Auto-Formula: Recommend Formulas in Spreadsheets using Contrastive Learning for Table Representations
This benchmark dataset contains real Excel spreadsheets from 4 enterprise domains (3 of which are cralwed from the public web):
- Cisco (cisco.com)
- PGE (pge.com)
- TI (ti.com)
- Enron (we reuse the publicly available Enron spreadsheet dataset, obtained from https://github.com/SheetJS/enron_xls)
In our study [1] below to predict formulas that users want to author in a target spreadsheet cell (using the actual formula in the target cell as the ground-truth), we test different algorithms using real formulas extracted from the spreadsheets of the 4 enterprise domains above, to test algorithms to accurately predict formulas that users would type in a spreadsheet cell.
Statistics of this spreadsheet benchmark can be found in the table below.

We hope the release of this spreadsheet dataset can facilitate futureu research in this and other related directions.
Data can be downloaded from this link.
The benchmark has 4 folders, each corresponds to an enterprise domain (Cisco, PGE, TI, Enron).
Furthermore, in our experiments we tested two ways of sampling test spreadsheets:
- (1) Random: randomly sample 10% from spreadsheets in the same enterprise domain as test cases;
- (2) Timestamp: order all spreadsheets by timestamps (last modified time), and use the most recently modified 10% spreadsheets as test cases.

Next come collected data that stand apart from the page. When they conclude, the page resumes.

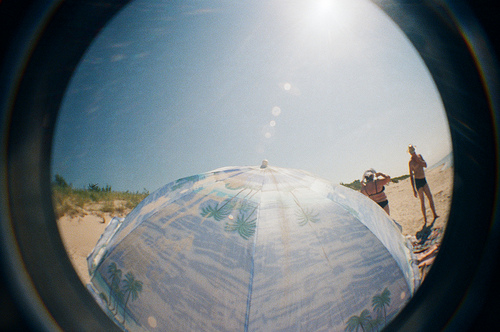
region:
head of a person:
[403, 138, 418, 155]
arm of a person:
[402, 170, 423, 196]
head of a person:
[360, 164, 379, 185]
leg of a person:
[415, 194, 427, 218]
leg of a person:
[426, 187, 438, 207]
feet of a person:
[426, 208, 451, 221]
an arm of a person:
[357, 171, 371, 186]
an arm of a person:
[370, 167, 392, 179]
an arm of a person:
[403, 168, 417, 190]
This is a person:
[354, 156, 404, 236]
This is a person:
[389, 131, 459, 253]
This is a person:
[396, 135, 455, 232]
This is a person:
[350, 158, 420, 255]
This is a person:
[401, 141, 443, 253]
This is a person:
[349, 157, 397, 242]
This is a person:
[356, 150, 398, 253]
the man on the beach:
[407, 144, 438, 221]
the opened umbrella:
[87, 160, 419, 328]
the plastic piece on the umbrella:
[260, 158, 268, 168]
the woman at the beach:
[359, 170, 391, 214]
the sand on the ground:
[54, 161, 454, 288]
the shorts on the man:
[413, 177, 427, 188]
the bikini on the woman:
[361, 180, 389, 208]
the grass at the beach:
[49, 170, 412, 201]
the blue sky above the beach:
[50, 0, 452, 193]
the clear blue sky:
[111, 15, 189, 117]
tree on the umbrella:
[227, 204, 263, 244]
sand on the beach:
[66, 217, 98, 241]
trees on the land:
[50, 170, 101, 192]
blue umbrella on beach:
[99, 161, 409, 329]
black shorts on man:
[409, 170, 429, 188]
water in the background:
[428, 155, 458, 168]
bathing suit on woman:
[362, 183, 388, 207]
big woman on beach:
[352, 168, 398, 208]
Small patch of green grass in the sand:
[57, 190, 85, 217]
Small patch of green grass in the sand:
[75, 188, 95, 219]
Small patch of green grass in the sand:
[81, 189, 118, 213]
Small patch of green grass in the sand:
[97, 173, 126, 199]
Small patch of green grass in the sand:
[345, 172, 360, 193]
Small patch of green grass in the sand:
[387, 168, 409, 188]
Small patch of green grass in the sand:
[52, 191, 106, 224]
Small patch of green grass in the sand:
[85, 176, 122, 206]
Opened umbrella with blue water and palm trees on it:
[85, 157, 423, 330]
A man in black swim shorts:
[404, 144, 438, 224]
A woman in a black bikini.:
[357, 170, 389, 214]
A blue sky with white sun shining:
[50, 4, 451, 188]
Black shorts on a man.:
[412, 175, 426, 190]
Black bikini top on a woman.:
[361, 177, 385, 196]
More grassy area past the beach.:
[50, 173, 150, 223]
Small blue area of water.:
[433, 152, 453, 169]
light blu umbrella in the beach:
[82, 167, 424, 329]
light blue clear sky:
[52, 4, 456, 192]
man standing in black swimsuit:
[403, 140, 438, 222]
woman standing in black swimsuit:
[361, 168, 392, 215]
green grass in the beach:
[50, 176, 155, 206]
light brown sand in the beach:
[52, 164, 453, 280]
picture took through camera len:
[2, 5, 492, 326]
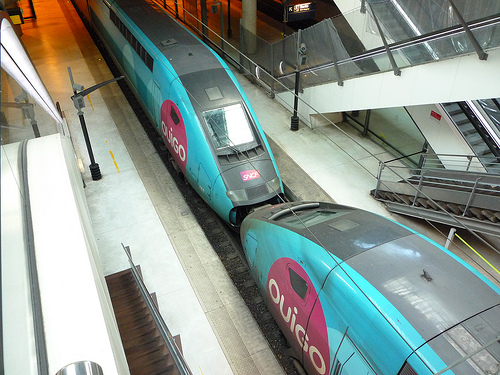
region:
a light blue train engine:
[73, 0, 285, 230]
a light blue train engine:
[238, 200, 499, 372]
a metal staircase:
[370, 150, 499, 235]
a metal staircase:
[104, 244, 195, 374]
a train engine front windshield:
[202, 101, 254, 150]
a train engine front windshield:
[277, 201, 335, 227]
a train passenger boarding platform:
[15, 0, 282, 374]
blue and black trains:
[140, 35, 415, 331]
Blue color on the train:
[334, 276, 371, 338]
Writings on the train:
[151, 108, 184, 156]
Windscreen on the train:
[205, 107, 252, 147]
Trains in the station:
[155, 78, 360, 288]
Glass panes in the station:
[292, 32, 377, 67]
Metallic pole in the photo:
[290, 80, 304, 123]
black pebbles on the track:
[225, 252, 244, 282]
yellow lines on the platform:
[95, 140, 125, 180]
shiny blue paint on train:
[327, 280, 373, 320]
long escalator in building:
[369, 14, 484, 169]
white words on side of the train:
[262, 277, 328, 360]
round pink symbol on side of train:
[261, 246, 336, 331]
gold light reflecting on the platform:
[23, 2, 93, 47]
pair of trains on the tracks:
[141, 38, 427, 328]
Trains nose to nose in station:
[24, 11, 486, 369]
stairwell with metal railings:
[360, 137, 497, 231]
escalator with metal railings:
[351, 4, 499, 186]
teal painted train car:
[91, 11, 311, 220]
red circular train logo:
[148, 96, 213, 177]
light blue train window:
[199, 91, 271, 176]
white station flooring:
[90, 164, 235, 374]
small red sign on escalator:
[417, 101, 452, 137]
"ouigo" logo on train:
[257, 259, 337, 374]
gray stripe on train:
[129, 14, 295, 198]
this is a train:
[83, 0, 280, 202]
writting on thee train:
[254, 259, 343, 374]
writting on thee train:
[159, 88, 199, 174]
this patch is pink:
[258, 253, 333, 373]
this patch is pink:
[148, 97, 194, 171]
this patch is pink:
[240, 156, 272, 188]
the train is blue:
[249, 188, 477, 373]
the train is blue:
[97, 0, 285, 213]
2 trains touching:
[176, 99, 358, 308]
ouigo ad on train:
[264, 252, 339, 368]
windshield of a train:
[201, 106, 259, 153]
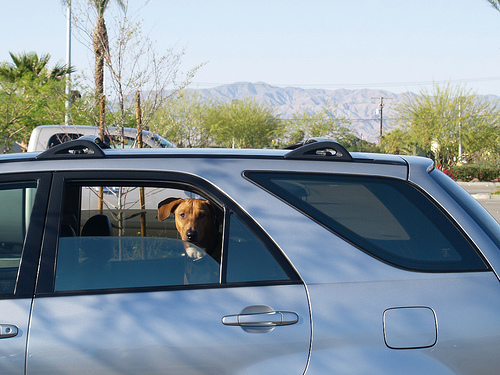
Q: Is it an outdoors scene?
A: Yes, it is outdoors.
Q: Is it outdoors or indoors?
A: It is outdoors.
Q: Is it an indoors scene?
A: No, it is outdoors.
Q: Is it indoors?
A: No, it is outdoors.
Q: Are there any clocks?
A: No, there are no clocks.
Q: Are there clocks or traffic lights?
A: No, there are no clocks or traffic lights.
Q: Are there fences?
A: No, there are no fences.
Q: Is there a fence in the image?
A: No, there are no fences.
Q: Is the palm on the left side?
A: Yes, the palm is on the left of the image.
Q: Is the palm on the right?
A: No, the palm is on the left of the image.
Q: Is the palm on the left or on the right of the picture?
A: The palm is on the left of the image.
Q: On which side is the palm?
A: The palm is on the left of the image.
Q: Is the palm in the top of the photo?
A: Yes, the palm is in the top of the image.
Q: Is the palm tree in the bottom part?
A: No, the palm tree is in the top of the image.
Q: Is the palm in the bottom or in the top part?
A: The palm is in the top of the image.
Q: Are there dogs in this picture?
A: Yes, there is a dog.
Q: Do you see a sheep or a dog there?
A: Yes, there is a dog.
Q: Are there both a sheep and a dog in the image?
A: No, there is a dog but no sheep.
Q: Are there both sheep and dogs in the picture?
A: No, there is a dog but no sheep.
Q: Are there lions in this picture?
A: No, there are no lions.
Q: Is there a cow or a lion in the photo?
A: No, there are no lions or cows.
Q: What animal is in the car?
A: The dog is in the car.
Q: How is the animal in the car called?
A: The animal is a dog.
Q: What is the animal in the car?
A: The animal is a dog.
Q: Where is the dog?
A: The dog is in the car.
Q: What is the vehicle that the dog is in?
A: The vehicle is a car.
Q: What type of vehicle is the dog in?
A: The dog is in the car.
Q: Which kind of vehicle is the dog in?
A: The dog is in the car.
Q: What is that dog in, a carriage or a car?
A: The dog is in a car.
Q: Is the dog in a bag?
A: No, the dog is in a car.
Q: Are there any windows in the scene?
A: Yes, there is a window.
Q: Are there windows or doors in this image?
A: Yes, there is a window.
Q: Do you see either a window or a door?
A: Yes, there is a window.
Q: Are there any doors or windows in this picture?
A: Yes, there is a window.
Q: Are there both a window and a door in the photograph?
A: Yes, there are both a window and a door.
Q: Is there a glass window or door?
A: Yes, there is a glass window.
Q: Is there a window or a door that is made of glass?
A: Yes, the window is made of glass.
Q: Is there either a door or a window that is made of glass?
A: Yes, the window is made of glass.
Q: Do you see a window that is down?
A: Yes, there is a window that is down.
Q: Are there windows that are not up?
A: Yes, there is a window that is down.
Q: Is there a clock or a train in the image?
A: No, there are no clocks or trains.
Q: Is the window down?
A: Yes, the window is down.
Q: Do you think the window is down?
A: Yes, the window is down.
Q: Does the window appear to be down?
A: Yes, the window is down.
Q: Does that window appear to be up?
A: No, the window is down.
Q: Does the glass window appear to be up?
A: No, the window is down.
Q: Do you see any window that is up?
A: No, there is a window but it is down.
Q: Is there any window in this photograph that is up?
A: No, there is a window but it is down.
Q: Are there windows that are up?
A: No, there is a window but it is down.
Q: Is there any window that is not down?
A: No, there is a window but it is down.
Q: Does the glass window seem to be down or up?
A: The window is down.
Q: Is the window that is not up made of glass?
A: Yes, the window is made of glass.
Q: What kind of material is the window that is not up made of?
A: The window is made of glass.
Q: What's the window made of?
A: The window is made of glass.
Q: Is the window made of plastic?
A: No, the window is made of glass.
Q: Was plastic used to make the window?
A: No, the window is made of glass.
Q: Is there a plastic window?
A: No, there is a window but it is made of glass.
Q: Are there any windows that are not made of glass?
A: No, there is a window but it is made of glass.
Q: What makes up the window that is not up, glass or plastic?
A: The window is made of glass.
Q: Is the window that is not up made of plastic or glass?
A: The window is made of glass.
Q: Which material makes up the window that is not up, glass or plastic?
A: The window is made of glass.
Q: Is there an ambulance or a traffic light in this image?
A: No, there are no ambulances or traffic lights.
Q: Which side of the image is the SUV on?
A: The SUV is on the left of the image.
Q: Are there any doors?
A: Yes, there is a door.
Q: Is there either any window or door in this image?
A: Yes, there is a door.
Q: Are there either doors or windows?
A: Yes, there is a door.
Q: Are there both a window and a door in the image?
A: Yes, there are both a door and a window.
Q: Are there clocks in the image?
A: No, there are no clocks.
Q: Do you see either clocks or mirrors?
A: No, there are no clocks or mirrors.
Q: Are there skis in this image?
A: No, there are no skis.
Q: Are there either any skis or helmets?
A: No, there are no skis or helmets.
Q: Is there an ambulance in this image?
A: No, there are no ambulances.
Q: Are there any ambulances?
A: No, there are no ambulances.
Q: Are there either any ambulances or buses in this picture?
A: No, there are no ambulances or buses.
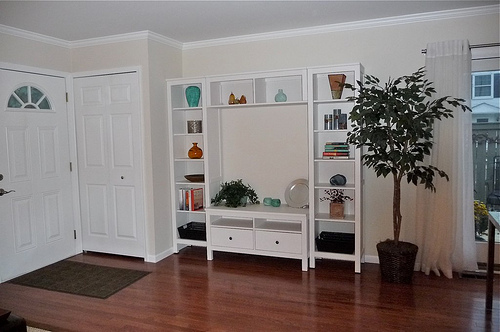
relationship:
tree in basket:
[335, 67, 473, 238] [377, 238, 419, 283]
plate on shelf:
[286, 178, 312, 209] [211, 202, 309, 216]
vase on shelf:
[184, 86, 202, 107] [176, 107, 208, 112]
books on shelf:
[322, 140, 352, 158] [313, 157, 361, 164]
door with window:
[1, 62, 82, 288] [8, 84, 57, 111]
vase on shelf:
[186, 142, 203, 158] [177, 157, 205, 162]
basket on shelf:
[315, 231, 355, 255] [313, 251, 356, 263]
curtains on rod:
[409, 41, 478, 279] [422, 42, 500, 55]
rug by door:
[7, 259, 153, 300] [1, 62, 82, 288]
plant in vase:
[318, 188, 353, 203] [329, 201, 346, 218]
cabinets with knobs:
[209, 222, 304, 256] [228, 237, 280, 245]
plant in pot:
[211, 178, 260, 206] [240, 195, 247, 205]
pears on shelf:
[228, 93, 249, 105] [209, 102, 258, 107]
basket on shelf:
[178, 221, 207, 242] [178, 238, 206, 249]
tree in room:
[335, 67, 473, 238] [1, 1, 498, 331]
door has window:
[1, 62, 82, 288] [8, 84, 57, 111]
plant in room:
[318, 188, 353, 203] [1, 1, 498, 331]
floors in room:
[2, 244, 498, 331] [1, 1, 498, 331]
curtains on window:
[409, 41, 478, 279] [471, 70, 499, 242]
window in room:
[471, 70, 499, 242] [1, 1, 498, 331]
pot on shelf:
[328, 73, 347, 98] [314, 98, 355, 105]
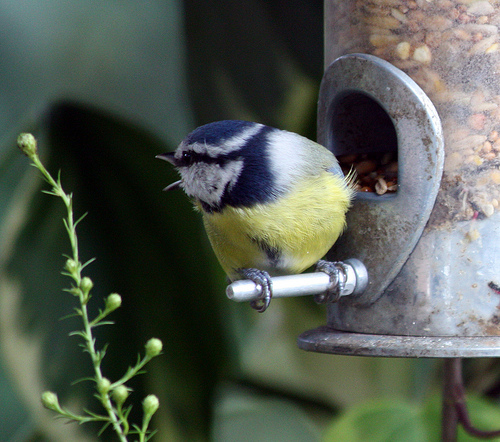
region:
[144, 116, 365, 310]
a little bird near a feeder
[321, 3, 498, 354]
feeder is full of grains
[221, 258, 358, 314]
feet of bird around a rod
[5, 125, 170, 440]
a plant with small buds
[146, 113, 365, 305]
birds facing to the left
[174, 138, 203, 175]
eye of birth is black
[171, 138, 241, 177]
a black line on head of bird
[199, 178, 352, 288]
part of the bird is yellow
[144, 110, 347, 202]
half of the body is gray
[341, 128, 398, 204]
grains on a feeder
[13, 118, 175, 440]
THIS IS A WEED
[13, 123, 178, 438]
THE WEED IS GREEN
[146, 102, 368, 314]
THIS IS A BIRD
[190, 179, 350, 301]
THE BIRD'S BELLY IS YELLOW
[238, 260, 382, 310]
THE BIRD'S FEET ARE BLACK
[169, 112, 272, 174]
THE BIRD HAS A WHITE STRIPE ON IT'S HEAD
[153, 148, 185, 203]
THE BIRD HAS AN OPEN BEAK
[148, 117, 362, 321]
THE BIRD IS PERCHED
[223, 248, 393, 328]
THE PERCH IS A SCREW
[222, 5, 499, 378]
THE FEEDER IS MADE OF METAL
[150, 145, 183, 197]
a bird's open beak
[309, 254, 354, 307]
a black bird foot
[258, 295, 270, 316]
a black nail on a bird's foot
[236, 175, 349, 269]
the yellow belly on a bird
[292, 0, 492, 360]
a full bird feeder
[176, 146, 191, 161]
a black eye on a bird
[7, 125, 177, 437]
a green plant covered in flower buds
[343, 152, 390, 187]
bird seed in a feeder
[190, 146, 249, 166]
a black stripe running back from a bird's eye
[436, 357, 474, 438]
the brown stem of a plant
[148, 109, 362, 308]
a small bird stand on a road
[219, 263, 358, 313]
a silver road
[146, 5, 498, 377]
a feeder in front a bird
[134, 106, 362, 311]
bird face to the left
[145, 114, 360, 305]
bird is color black, tan and yellow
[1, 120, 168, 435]
a plant in front a bird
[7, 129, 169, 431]
a plant with buttons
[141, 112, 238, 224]
a peak of bird is open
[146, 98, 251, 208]
head of bird is gray and black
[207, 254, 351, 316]
feet of bird is around a rod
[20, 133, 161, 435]
a tall green weed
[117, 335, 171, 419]
three bulbs of the weeds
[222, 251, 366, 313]
a small metal bird perch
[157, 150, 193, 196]
an opened bird beak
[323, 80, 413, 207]
open container of nuts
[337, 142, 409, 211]
small pile of nuts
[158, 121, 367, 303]
a yellow black and white bird on a perch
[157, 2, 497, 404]
a bird on a bird feeder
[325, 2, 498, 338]
a clear bird feeder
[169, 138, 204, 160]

These two test settings correspond to the two sub-folders named "random" and "timestamp: under Cisco/PGE/TI/Enron, respectively.
benchmark
└───Cisco
│ └───random
│ └───timestamp
│ │ test_formulas.json
└───PGE
│ └───random
│ └───timestamp
│ │ test_formulas.json
└───TI
│ └───random
│ └───timestamp
│ │ test_formulas.json
└───Enron
│ └───random
│ └───timestamp
│ │ test_formulas.json
Each folder contains two sub-folders for reference workbooks and test workbooks. There is also a "test_formulas.json" file, which contains formulas sampled as test cases, where the format is "spreadsheet-file-name"---"sheet-name"---"row-id"---"col-id" (e.g., "244228682981234450530384331754331956360-mls-mqc-qos-converter-v1.xlsx---MQCtoMLSQOS---19---15").
This data set is released under the MICROSOFT RESEARCH LICENSE.
[1] Auto-Formula: Recommend Formulas in Spreadsheets using Contrastive Learning for Table Representations. TOFILL.